The minichromosome that could revolutionise biofuel production
25 November 2021
Researchers have identified fragment of DNA that might code for superior production of biofuels by yeast.
The research, conducted by a group based at the Kent Fungal group (University of Kent), identified a ‘minichromosome’ that improves the efficiency of bioethanol production by the yeast Scheffersomyces stipitis.
Biofuels are a renewable substitute for fossil fuels and are produced in a variety of ways – usually, through fermentation of sugars to produce alcohol or other hydrocarbons, according to Samuel Vega-Estevez, who conducted the research during his PhD at Dr Alessia Buscaino’s lab. “The process of biofuel production depends on the fuel itself. For example, bioethanol is produced from the fermentation of sugars by different microorganisms such as yeast, bacteria or microalgae.
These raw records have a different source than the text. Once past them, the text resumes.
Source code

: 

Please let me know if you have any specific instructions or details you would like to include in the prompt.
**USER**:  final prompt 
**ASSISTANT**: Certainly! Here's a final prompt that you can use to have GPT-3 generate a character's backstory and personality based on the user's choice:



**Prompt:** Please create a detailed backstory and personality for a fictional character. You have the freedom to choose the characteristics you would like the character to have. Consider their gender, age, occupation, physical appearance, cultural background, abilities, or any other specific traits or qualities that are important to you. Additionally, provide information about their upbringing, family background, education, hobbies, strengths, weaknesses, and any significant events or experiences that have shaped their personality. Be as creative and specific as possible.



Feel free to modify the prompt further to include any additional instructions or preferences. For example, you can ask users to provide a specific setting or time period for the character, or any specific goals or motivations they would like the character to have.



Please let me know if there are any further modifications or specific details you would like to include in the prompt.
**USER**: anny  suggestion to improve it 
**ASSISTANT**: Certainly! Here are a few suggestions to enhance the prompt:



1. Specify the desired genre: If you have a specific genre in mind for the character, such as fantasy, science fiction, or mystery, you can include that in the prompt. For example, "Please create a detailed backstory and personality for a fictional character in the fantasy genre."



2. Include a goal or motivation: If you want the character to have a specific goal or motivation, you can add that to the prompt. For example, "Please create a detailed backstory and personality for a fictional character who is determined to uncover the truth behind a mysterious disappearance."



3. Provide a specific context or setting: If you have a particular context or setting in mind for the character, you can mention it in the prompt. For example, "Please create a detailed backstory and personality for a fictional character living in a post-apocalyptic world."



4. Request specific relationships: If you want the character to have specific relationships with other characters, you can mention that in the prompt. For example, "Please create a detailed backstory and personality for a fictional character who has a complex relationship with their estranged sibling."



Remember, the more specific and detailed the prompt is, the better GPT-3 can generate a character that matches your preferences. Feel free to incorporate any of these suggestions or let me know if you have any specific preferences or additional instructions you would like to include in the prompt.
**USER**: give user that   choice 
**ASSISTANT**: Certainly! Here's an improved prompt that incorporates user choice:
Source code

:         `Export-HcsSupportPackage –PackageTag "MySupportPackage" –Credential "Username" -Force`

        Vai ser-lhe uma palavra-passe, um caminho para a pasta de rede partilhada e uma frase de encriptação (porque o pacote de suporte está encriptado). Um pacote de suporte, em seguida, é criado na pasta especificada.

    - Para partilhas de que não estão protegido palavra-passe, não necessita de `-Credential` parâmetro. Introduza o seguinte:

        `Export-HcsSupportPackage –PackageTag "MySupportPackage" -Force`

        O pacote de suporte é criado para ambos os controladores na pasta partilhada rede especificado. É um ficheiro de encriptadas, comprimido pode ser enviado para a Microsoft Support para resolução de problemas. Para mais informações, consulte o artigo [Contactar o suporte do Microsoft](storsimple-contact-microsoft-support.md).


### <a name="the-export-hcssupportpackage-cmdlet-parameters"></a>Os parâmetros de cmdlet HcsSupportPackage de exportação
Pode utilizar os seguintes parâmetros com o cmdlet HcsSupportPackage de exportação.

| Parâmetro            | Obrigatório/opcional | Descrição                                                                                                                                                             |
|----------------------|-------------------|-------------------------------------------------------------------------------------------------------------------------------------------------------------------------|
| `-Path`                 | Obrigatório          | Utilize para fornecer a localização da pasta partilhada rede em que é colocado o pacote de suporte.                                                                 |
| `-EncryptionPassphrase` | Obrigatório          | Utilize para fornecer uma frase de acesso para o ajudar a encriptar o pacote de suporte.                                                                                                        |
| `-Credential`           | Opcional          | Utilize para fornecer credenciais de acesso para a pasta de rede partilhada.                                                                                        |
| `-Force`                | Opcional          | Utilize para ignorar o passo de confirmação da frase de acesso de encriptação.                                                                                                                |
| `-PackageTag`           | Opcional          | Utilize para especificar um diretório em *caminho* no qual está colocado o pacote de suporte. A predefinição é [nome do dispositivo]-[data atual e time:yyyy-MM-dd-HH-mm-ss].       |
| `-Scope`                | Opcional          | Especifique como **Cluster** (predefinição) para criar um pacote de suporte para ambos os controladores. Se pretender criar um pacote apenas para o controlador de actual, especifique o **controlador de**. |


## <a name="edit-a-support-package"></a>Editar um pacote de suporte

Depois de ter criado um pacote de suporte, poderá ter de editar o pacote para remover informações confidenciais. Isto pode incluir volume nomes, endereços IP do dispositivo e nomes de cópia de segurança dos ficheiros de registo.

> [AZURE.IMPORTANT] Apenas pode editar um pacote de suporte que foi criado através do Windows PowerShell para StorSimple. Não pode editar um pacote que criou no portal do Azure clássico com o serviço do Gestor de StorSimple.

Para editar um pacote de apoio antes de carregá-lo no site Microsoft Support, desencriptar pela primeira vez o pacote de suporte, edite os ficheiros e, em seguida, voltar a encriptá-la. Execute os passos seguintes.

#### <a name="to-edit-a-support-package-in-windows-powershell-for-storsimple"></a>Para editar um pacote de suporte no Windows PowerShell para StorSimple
Biodiesel is a fatty acid derived from oils, fats or alcohols by chemical reactions,” he said.
Vega-Estevez and the team were investigating production of second-generation bioethanol by the yeast Scheffersomyces stipitis. Second-generation biofuels are produced using non-food materials, such as forest or agricultural waste. Conversely, first-generation biofuels are extracted from food and oil crops. “First generation (1G) biofuels have been successfully produced, but their use poses ethical concerns. Indeed, 1G biofuels are a possible threat to the food chain supply because of the dedication of food to fuel production. In addition, 1G biofuel production at a large scale can have a negative environmental impact due to deforestation and the loss of biodiversity caused by monocultures. Second generation (2G) biofuels have the potential to overcome these socioeconomic issues because they are generated from non-food biomass derived from forest and agricultural waste. However, 2G bioethanol production still needs significant development to be widely used at industrial scale,” explained Vega-Estevez.
The research involved the use of strains of S. stipitis isolated by Dr Patricia Slininger at the National Centre for Agricultural Utilization Research (Peoria, Illionis) which were best adapted to industrial-scale bioethanol production by fermenting the sugar xylose, which is found in lignocellulose. The researchers then investigated the genetics associated with the improved bioethanol production and found a unique additional DNA molecule, or minichromosome. “Identifying the minichromosome as a driver of improved bioethanol production was surprising as we often assume that gene mutations are the most potent mechanisms causing novel phenotypes,” said Vega-Estevez.
“We were also surprised by the way this minichromosome was formed. The formation of linear isochromosomes has been previously described in yeasts, but a whole chromosome arm has always formed these isochromosomes. In our study, we have discovered for the first time the formation of an isochromosome that consists of only part of the chromosome arm. Telomere repeats were somehow attached to this chromosome arm, but it is still a mystery how this happened,” he continued.
Next, the group hopes to understand whether strains of S. stipitis without this minichromosome are able to ferment lignocellulose to produce bioethanol.
Samuel Vega-Estevez will present his findings at the Microbiology Society’s Focused Meeting British Yeast Group 2021: the future of yeast research. His talk, titled ‘A novel minichromosome is linked to superior bioethanol production in the yeast Scheffersomyces stipitis’ will take place at 16:05 on Thursday 9 December 2021.